“What would you expect?”
“I daresay it isn’t the worst of the rumors.”
Marchmont’s gaze swung toward the Four Harridans of the Apocalypse.
“You ought to see the satirical prints,” he said. “Most…inventive.”
“You needn’t rub it in.”
“You find it all hilarious, I don’t doubt.”
“If you’d been harried from pillar to post, as we have been—”
“Don’t waste your breath. He—”
“You are a duke,” came a feminine voice that didn’t belong to any of them. It was like theirs but different.
Marchmont turned away from the Matrons of Doom and toward the girl at the window: the girl who was and wasn’t the Zoe he’d known so long ago.
She had risen from the chair. Her deep red cashmere shawl set off handsomely the pale green frock and was draped in a way that perfectly framed her figure. The high-necked frock’s narrow bodice outlined an agreeably rounded bosom. The fall of the skirt told him her waist was smallish and her hips full. She seemed taller than her sisters, though it was hard to be sure, given that two of them had expanded so much horizontally, and all four of them were seated.
In any event, she was not a pocket Venus by any means but a full-sized model.
Her potently blue eyes held a speculative glint.

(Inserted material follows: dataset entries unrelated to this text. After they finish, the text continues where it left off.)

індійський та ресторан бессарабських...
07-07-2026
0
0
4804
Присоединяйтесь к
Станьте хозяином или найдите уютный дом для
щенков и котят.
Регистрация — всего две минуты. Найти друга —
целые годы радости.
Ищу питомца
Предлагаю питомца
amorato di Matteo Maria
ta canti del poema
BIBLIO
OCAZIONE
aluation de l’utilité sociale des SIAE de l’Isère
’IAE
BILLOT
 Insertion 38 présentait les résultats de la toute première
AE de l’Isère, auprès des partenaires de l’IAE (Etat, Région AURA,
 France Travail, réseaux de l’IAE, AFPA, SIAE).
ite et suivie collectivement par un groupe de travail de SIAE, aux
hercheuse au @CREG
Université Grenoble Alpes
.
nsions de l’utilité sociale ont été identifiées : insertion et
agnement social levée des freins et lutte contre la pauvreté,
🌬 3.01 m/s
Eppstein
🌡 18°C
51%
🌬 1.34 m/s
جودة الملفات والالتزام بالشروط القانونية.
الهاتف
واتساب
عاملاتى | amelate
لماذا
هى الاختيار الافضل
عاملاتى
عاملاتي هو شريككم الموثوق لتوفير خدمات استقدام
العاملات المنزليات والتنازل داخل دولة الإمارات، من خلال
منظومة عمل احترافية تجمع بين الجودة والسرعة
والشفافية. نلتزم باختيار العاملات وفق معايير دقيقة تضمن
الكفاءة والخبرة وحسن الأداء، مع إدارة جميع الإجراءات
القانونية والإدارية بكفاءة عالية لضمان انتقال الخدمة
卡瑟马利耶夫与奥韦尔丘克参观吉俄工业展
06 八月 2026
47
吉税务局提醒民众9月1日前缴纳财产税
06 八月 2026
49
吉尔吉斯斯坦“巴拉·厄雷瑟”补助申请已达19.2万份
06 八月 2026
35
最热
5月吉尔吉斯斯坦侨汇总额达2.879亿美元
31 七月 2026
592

Or was he imagining that? His vision was in good order. He had no trouble focusing. His brain, on the other hand, was unusually sluggish.
“You speak English,” he said. “More or less.”
“It was much less at first,” she said. “Lord Winterton hired a companion and a maid for me. They couldn’t speak Arabic. No one else but he could, and he would not. For all the journey home, I had to speak English. And it came back.” She tipped her head to one side, studying his face as though it, too, were a forgotten language. “I remember you.”
In the voice that was like and unlike her sisters’ he detected no trace of anything one might call a foreign accent. Yet she spoke with a lilt that made the sound exotic. It was a voice with shadows and soft edges.
“I should hope so,” he said. “You tried to kill me with a cricket bat once.”
She nodded. “I went round and round, then I fell on my bottom. You laughed so hard you fell down.”
“Did I?” He remembered all too clearly. The mental cupboard would not stay closed.
“I remembered that while I was away,” she continued. “I often pictured you falling down laughing, and the recollection cheered me.” She paused. “But you are…different.”
“So are you.”
“And you are a duke.”
“Have been for some time,” he said. “Since before you went away.” Forever. She’d gone away forever. But she was back. He knew her, yet she was a stranger. The world was not altogether in balance.
She nodded, her smile fading. “I recall. Your brother. It was very sad.”
Sad. Was that the word?
It was in the way she said it. He heard a world of sorrow in that word. He remembered how she’d wept and how shocked he’d been, because Zoe Octavia never wept. And that had somehow made his own grief all the more unbearable.
“It was a long time ago,” he said.
“Not to me,” she said. “I crossed seas, and it was like crossing years. To everyone it must seem as though I have come back from the dead. If only I had done so in truth, I might have brought your brother with me.”
One devastating moment of shock, a sting within as of a wound opening—but then:
“Good heavens, Zoe!” a sister cried.